_What to produce_
Turn everything from the line containing "Rob Holroyd, BPI" down through the end of the records into a numbered list, skipping blank lines and leaving the pictures out.

_Dataset records_
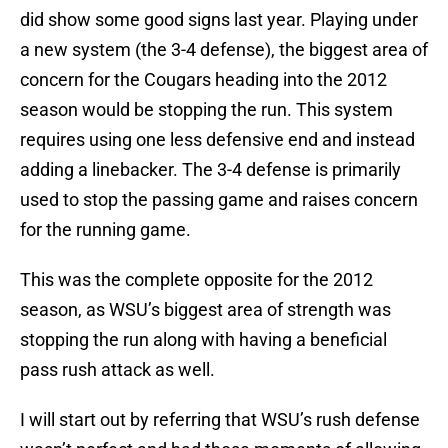
did show some good signs last year. Playing under
a new system (the 3-4 defense), the biggest area of
concern for the Cougars heading into the 2012
season would be stopping the run. This system
requires using one less defensive end and instead
adding a linebacker. The 3-4 defense is primarily
used to stop the passing game and raises concern
for the running game.
This was the complete opposite for the 2012
season, as WSU’s biggest area of strength was
stopping the run along with having a beneficial
pass rush attack as well.
I will start out by referring that WSU’s rush defense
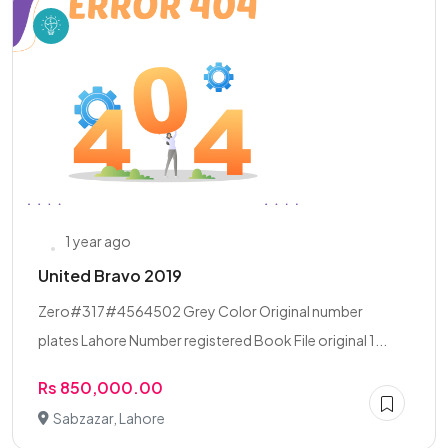
1 year ago
United Bravo 2019
Zero#317#4564502 Grey Color Original number
plates Lahore Number registered Book File original 1...
Rs 850,000.00
Sabzazar, Lahore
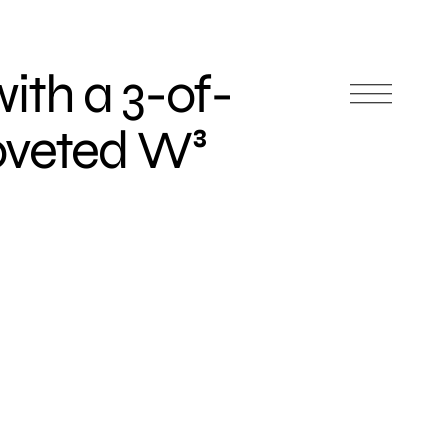
th a 3-of-
oveted W³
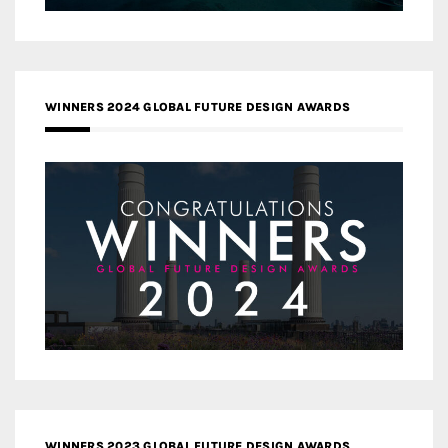
WINNERS 2024 GLOBAL FUTURE DESIGN AWARDS
WINNERS 2023 GLOBAL FUTURE DESIGN AWARDS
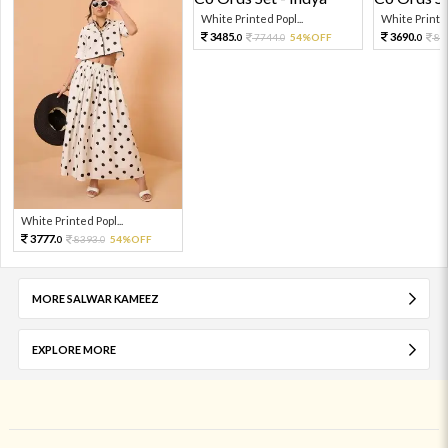
White Printed Popl...
White Printed
3485.
3690.
7744.
54%OFF
82
0
0
0
White Printed Popl...
3777.
8393.
54%OFF
0
0
MORE SALWAR KAMEEZ
EXPLORE MORE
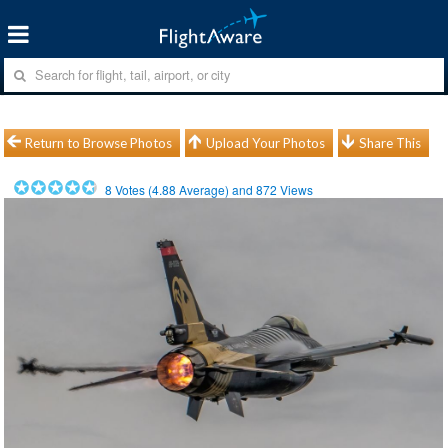
Return to Browse Photos
Upload Your Photos
Share This
8
Votes (
4.88
Average) and
872
Views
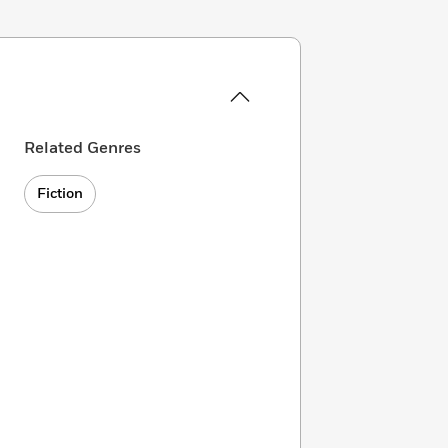
Related Genres
Fiction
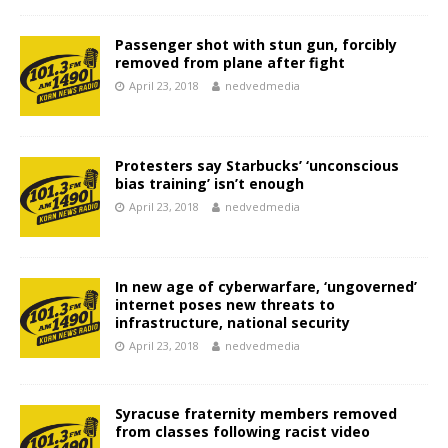
Passenger shot with stun gun, forcibly
removed from plane after fight
April 23, 2018
nedvedmedia
Protesters say Starbucks’ ‘unconscious
bias training’ isn’t enough
April 23, 2018
nedvedmedia
In new age of cyberwarfare, ‘ungoverned’
internet poses new threats to
infrastructure, national security
April 23, 2018
nedvedmedia
Syracuse fraternity members removed
from classes following racist video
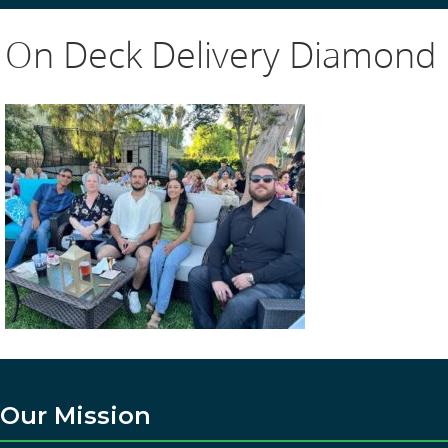
On Deck Delivery Diamond
Our Mission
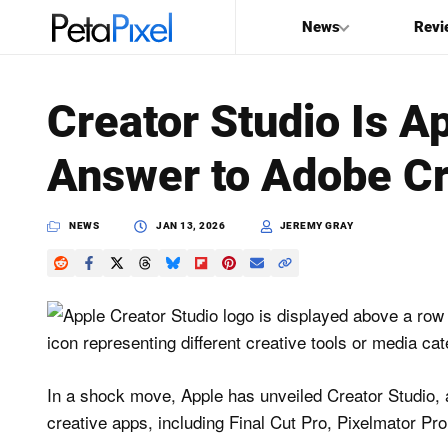
News
Revi
SEARCH
Creator Studio Is A
Search
Answer to Adobe Cr
PetaPixel
NEWS
JAN 13, 2026
JEREMY GRAY
In a shock move, Apple has unveiled Creator Studio, 
creative apps, including Final Cut Pro, Pixelmator Pr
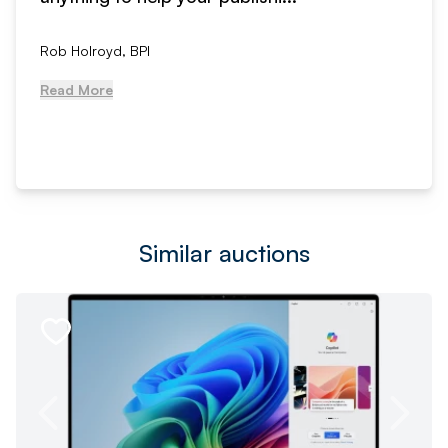
Rob Holroyd, BPI
Read More
Similar auctions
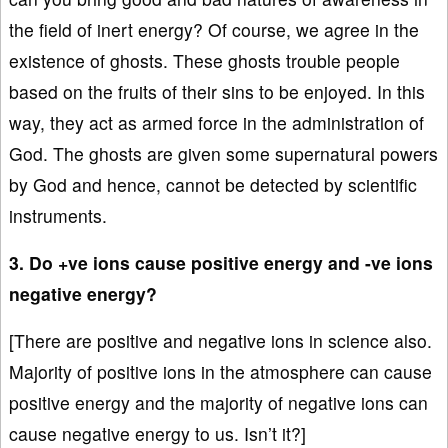
the field of inert energy? Of course, we agree in the
existence of ghosts. These ghosts trouble people
based on the fruits of their sins to be enjoyed. In this
way, they act as armed force in the administration of
God. The ghosts are given some supernatural powers
by God and hence, cannot be detected by scientific
instruments.
3. Do +ve ions cause positive energy and -ve ions
negative energy?
[There are positive and negative ions in science also.
Majority of positive ions in the atmosphere can cause
positive energy and the majority of negative ions can
cause negative energy to us. Isn’t it?]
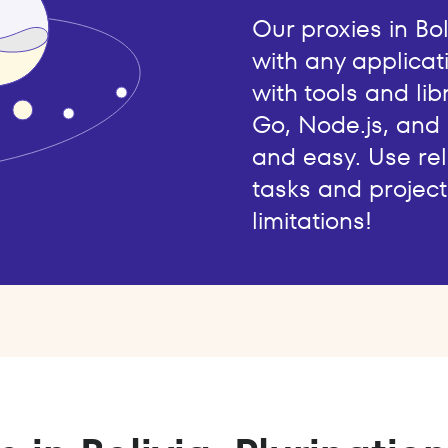
Our proxies in Bo
with any applicat
with tools and lib
Go, Node.js, and
and easy. Use rel
tasks and project
limitations!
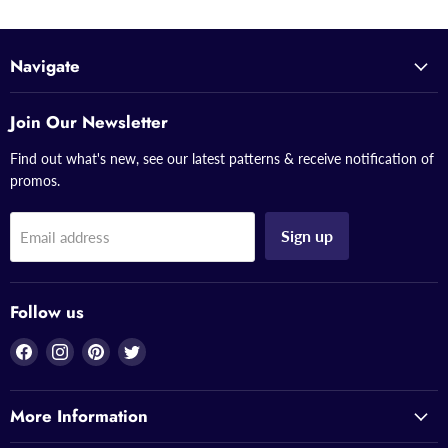
Navigate
Join Our Newsletter
Find out what's new, see our latest patterns & receive notification of
promos.
Sign up
Email address
Follow us
Find
Find
Find
Find
us
us
us
us
on
on
on
on
More Information
Facebook
Instagram
Pinterest
Twitter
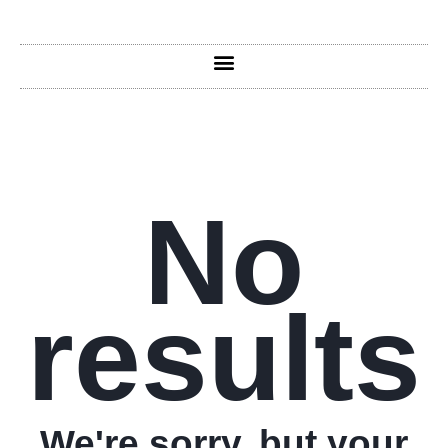
No
results
We're sorry, but your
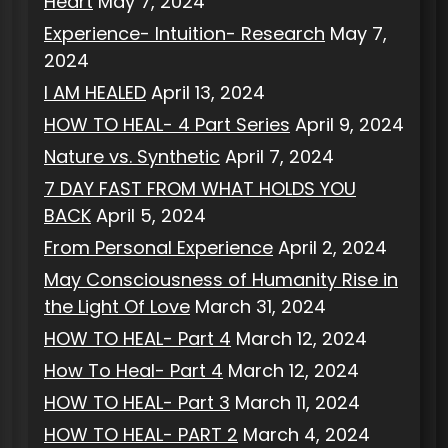
Heart
May 7, 2024
Experience- Intuition- Research
May 7,
2024
I AM HEALED
April 13, 2024
HOW TO HEAL- 4 Part Series
April 9, 2024
Nature vs. Synthetic
April 7, 2024
7 DAY FAST FROM WHAT HOLDS YOU
BACK
April 5, 2024
From Personal Experience
April 2, 2024
May Consciousness of Humanity Rise in
the Light Of Love
March 31, 2024
HOW TO HEAL- Part 4
March 12, 2024
How To Heal- Part 4
March 12, 2024
HOW TO HEAL- Part 3
March 11, 2024
HOW TO HEAL- PART 2
March 4, 2024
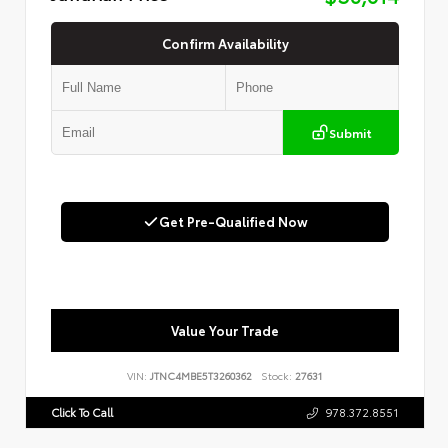
Confirm Availability
Submit
Get Pre-Qualified Now
Value Your Trade
VIN:
JTNC4MBE5T3260362
Stock:
27631
Click To Call
978.372.8551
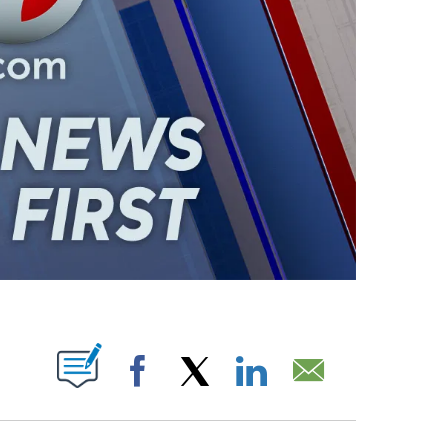
ABOUT NEW PAGES ON "".
Facebook
X
LinkedIn
Email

_Answer space_
1. Rob Holroyd, BPI
2. Read More
3. Similar auctions
4. the field of inert energy? Of course, we agree in the
5. existence of ghosts. These ghosts trouble people
6. based on the fruits of their sins to be enjoyed. In this
7. way, they act as armed force in the administration of
8. God. The ghosts are given some supernatural powers
9. by God and hence, cannot be detected by scientific
10. instruments.
11. 3. Do +ve ions cause positive energy and -ve ions
12. negative energy?
13. [There are positive and negative ions in science also.
14. Majority of positive ions in the atmosphere can cause
15. positive energy and the majority of negative ions can
16. cause negative energy to us. Isn’t it?]
17. Our proxies in Bo
18. with any applicat
19. with tools and lib
20. Go, Node.js, and
21. and easy. Use rel
22. tasks and project
23. limitations!
24. Navigate
25. Join Our Newsletter
26. Find out what's new, see our latest patterns & receive notification of
27. promos.
28. Sign up
29. Email address
30. Follow us
31. Find
32. Find
33. Find
34. Find
35. us
36. us
37. us
38. us
39. on
40. on
41. on
42. on
43. More Information
44. Facebook
45. Instagram
46. Pinterest
47. Twitter
48. No
49. results
50. We're sorry, but your
51. Heart
52. May 7, 2024
53. Experience- Intuition- Research
54. May 7,
55. 2024
56. I AM HEALED
57. April 13, 2024
58. HOW TO HEAL- 4 Part Series
59. April 9, 2024
60. Nature vs. Synthetic
61. April 7, 2024
62. 7 DAY FAST FROM WHAT HOLDS YOU
63. BACK
64. April 5, 2024
65. From Personal Experience
66. April 2, 2024
67. May Consciousness of Humanity Rise in
68. the Light Of Love
69. March 31, 2024
70. HOW TO HEAL- Part 4
71. March 12, 2024
72. How To Heal- Part 4
73. March 12, 2024
74. HOW TO HEAL- Part 3
75. March 11, 2024
76. HOW TO HEAL- PART 2
77. March 4, 2024
78. Confirm Availability
79. Submit
80. Get Pre-Qualified Now
81. Value Your Trade
82. VIN:
83. JTNC4MBE5T3260362
84. Stock:
85. 27631
86. Click To Call
87. 978.372.8551
88. ABOUT NEW PAGES ON "".
89. Facebook
90. X
91. LinkedIn
92. Email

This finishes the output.